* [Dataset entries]
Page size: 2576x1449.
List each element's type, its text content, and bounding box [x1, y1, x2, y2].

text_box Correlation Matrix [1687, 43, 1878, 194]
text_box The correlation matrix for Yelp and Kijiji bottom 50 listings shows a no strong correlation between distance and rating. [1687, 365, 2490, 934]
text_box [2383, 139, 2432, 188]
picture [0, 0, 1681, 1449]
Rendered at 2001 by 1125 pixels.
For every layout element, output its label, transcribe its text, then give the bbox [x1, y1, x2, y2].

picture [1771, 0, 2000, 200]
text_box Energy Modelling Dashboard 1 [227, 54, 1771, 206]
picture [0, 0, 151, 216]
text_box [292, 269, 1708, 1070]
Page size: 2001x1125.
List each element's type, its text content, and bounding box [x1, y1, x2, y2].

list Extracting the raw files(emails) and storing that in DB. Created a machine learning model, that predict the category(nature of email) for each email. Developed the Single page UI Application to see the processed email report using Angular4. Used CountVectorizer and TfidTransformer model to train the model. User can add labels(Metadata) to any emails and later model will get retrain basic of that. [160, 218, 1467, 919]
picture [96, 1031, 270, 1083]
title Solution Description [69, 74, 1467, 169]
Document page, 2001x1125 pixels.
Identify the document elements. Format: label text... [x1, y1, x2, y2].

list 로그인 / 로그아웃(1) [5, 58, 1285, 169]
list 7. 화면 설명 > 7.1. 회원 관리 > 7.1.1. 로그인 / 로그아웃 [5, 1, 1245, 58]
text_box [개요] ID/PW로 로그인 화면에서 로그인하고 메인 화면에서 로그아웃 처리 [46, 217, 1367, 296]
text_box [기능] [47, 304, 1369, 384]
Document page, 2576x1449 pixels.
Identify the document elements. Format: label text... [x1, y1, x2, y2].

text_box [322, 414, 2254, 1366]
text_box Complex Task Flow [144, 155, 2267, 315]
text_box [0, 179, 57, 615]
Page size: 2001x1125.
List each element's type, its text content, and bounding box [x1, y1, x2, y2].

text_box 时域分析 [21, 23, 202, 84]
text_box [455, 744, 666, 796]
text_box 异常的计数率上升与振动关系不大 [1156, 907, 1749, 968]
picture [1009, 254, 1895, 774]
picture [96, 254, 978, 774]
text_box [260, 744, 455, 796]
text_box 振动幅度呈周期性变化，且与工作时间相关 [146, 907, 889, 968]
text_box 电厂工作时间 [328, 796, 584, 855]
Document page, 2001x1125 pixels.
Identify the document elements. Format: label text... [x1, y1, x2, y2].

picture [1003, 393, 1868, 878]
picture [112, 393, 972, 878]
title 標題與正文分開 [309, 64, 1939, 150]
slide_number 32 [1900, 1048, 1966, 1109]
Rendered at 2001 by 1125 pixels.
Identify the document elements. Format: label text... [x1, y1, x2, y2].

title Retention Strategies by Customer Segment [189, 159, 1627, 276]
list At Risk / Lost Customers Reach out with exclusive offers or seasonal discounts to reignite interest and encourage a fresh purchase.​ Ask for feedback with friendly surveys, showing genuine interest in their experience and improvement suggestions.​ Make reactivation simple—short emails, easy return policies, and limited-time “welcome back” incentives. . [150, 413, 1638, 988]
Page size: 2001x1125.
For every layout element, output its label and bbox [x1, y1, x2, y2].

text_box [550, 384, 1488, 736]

* [What you will do]
Go through the data above and copy all of it exactly.

* [Answer]
Page size: 2576x1449.
List each element's type, its text content, and bounding box [x1, y1, x2, y2].

text_box Correlation Matrix [1687, 43, 1878, 194]
text_box The correlation matrix for Yelp and Kijiji bottom 50 listings shows a no strong correlation between distance and rating. [1687, 365, 2490, 934]
text_box [2383, 139, 2432, 188]
picture [0, 0, 1681, 1449]
Rendered at 2001 by 1125 pixels.
For every layout element, output its label, transcribe its text, then give the bbox [x1, y1, x2, y2].

picture [1771, 0, 2000, 200]
text_box Energy Modelling Dashboard 1 [227, 54, 1771, 206]
picture [0, 0, 151, 216]
text_box [292, 269, 1708, 1070]
Page size: 2001x1125.
List each element's type, its text content, and bounding box [x1, y1, x2, y2].

list Extracting the raw files(emails) and storing that in DB. Created a machine learning model, that predict the category(nature of email) for each email. Developed the Single page UI Application to see the processed email report using Angular4. Used CountVectorizer and TfidTransformer model to train the model. User can add labels(Metadata) to any emails and later model will get retrain basic of that. [160, 218, 1467, 919]
picture [96, 1031, 270, 1083]
title Solution Description [69, 74, 1467, 169]
Document page, 2001x1125 pixels.
Identify the document elements. Format: label text... [x1, y1, x2, y2].

list 로그인 / 로그아웃(1) [5, 58, 1285, 169]
list 7. 화면 설명 > 7.1. 회원 관리 > 7.1.1. 로그인 / 로그아웃 [5, 1, 1245, 58]
text_box [개요] ID/PW로 로그인 화면에서 로그인하고 메인 화면에서 로그아웃 처리 [46, 217, 1367, 296]
text_box [기능] [47, 304, 1369, 384]
Document page, 2576x1449 pixels.
Identify the document elements. Format: label text... [x1, y1, x2, y2].

text_box [322, 414, 2254, 1366]
text_box Complex Task Flow [144, 155, 2267, 315]
text_box [0, 179, 57, 615]
Page size: 2001x1125.
List each element's type, its text content, and bounding box [x1, y1, x2, y2].

text_box 时域分析 [21, 23, 202, 84]
text_box [455, 744, 666, 796]
text_box 异常的计数率上升与振动关系不大 [1156, 907, 1749, 968]
picture [1009, 254, 1895, 774]
picture [96, 254, 978, 774]
text_box [260, 744, 455, 796]
text_box 振动幅度呈周期性变化，且与工作时间相关 [146, 907, 889, 968]
text_box 电厂工作时间 [328, 796, 584, 855]
Document page, 2001x1125 pixels.
Identify the document elements. Format: label text... [x1, y1, x2, y2].

picture [1003, 393, 1868, 878]
picture [112, 393, 972, 878]
title 標題與正文分開 [309, 64, 1939, 150]
slide_number 32 [1900, 1048, 1966, 1109]
Rendered at 2001 by 1125 pixels.
Identify the document elements. Format: label text... [x1, y1, x2, y2].

title Retention Strategies by Customer Segment [189, 159, 1627, 276]
list At Risk / Lost Customers Reach out with exclusive offers or seasonal discounts to reignite interest and encourage a fresh purchase.​ Ask for feedback with friendly surveys, showing genuine interest in their experience and improvement suggestions.​ Make reactivation simple—short emails, easy return policies, and limited-time “welcome back” incentives. . [150, 413, 1638, 988]
Page size: 2001x1125.
For every layout element, output its label and bbox [x1, y1, x2, y2].

text_box [550, 384, 1488, 736]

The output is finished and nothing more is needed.